JOB: Copy out the diagram source of each entry below, changing "Hibernate" to "EclipseLink" and leaving every other character as it stands. Omit the pictures.

Items listed in a dataset:
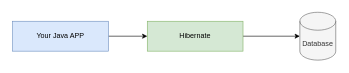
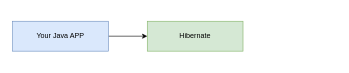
  <mxCell id="0" />
  <mxCell id="1" parent="0" />
  <mxCell id="2" style="edgeStyle=orthogonalEdgeStyle;rounded=0;orthogonalLoop=1;jettySize=auto;html=1;" edge="1" parent="1" source="3" target="5"><mxGeometry relative="1" as="geometry" /></mxCell>
  <mxCell id="3" value="Your Java APP" style="rounded=0;whiteSpace=wrap;html=1;fillColor=#dae8fc;strokeColor=#6c8ebf;" vertex="1" parent="1"><mxGeometry x="20" y="35" width="160" height="50" as="geometry" /></mxCell>
- <mxCell id="4" style="edgeStyle=orthogonalEdgeStyle;rounded=0;orthogonalLoop=1;jettySize=auto;html=1;" edge="1" parent="1" source="5" target="6"><mxGeometry relative="1" as="geometry" /></mxCell>
  <mxCell id="5" value="Hibernate" style="rounded=0;whiteSpace=wrap;html=1;fillColor=#d5e8d4;strokeColor=#82b366;" vertex="1" parent="1"><mxGeometry x="245" y="35" width="160" height="50" as="geometry" /></mxCell>
- <mxCell id="6" value="Database" style="shape=cylinder3;whiteSpace=wrap;html=1;boundedLbl=1;backgroundOutline=1;size=15;fillColor=#f5f5f5;fontColor=#333333;strokeColor=#666666;" vertex="1" parent="1"><mxGeometry x="500" y="20" width="60" height="80" as="geometry" /></mxCell>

WRITTEN RESPONSE:
  <mxCell id="0" />
  <mxCell id="1" parent="0" />
  <mxCell id="2" style="edgeStyle=orthogonalEdgeStyle;rounded=0;orthogonalLoop=1;jettySize=auto;html=1;" edge="1" parent="1" source="3" target="5"><mxGeometry relative="1" as="geometry" /></mxCell>
  <mxCell id="3" value="Your Java APP" style="rounded=0;whiteSpace=wrap;html=1;fillColor=#dae8fc;strokeColor=#6c8ebf;" vertex="1" parent="1"><mxGeometry x="20" y="35" width="160" height="50" as="geometry" /></mxCell>
- <mxCell id="4" style="edgeStyle=orthogonalEdgeStyle;rounded=0;orthogonalLoop=1;jettySize=auto;html=1;" edge="1" parent="1" source="5" target="6"><mxGeometry relative="1" as="geometry" /></mxCell>
  <mxCell id="5" value="EclipseLink" style="rounded=0;whiteSpace=wrap;html=1;fillColor=#d5e8d4;strokeColor=#82b366;" vertex="1" parent="1"><mxGeometry x="245" y="35" width="160" height="50" as="geometry" /></mxCell>
- <mxCell id="6" value="Database" style="shape=cylinder3;whiteSpace=wrap;html=1;boundedLbl=1;backgroundOutline=1;size=15;fillColor=#f5f5f5;fontColor=#333333;strokeColor=#666666;" vertex="1" parent="1"><mxGeometry x="500" y="20" width="60" height="80" as="geometry" /></mxCell>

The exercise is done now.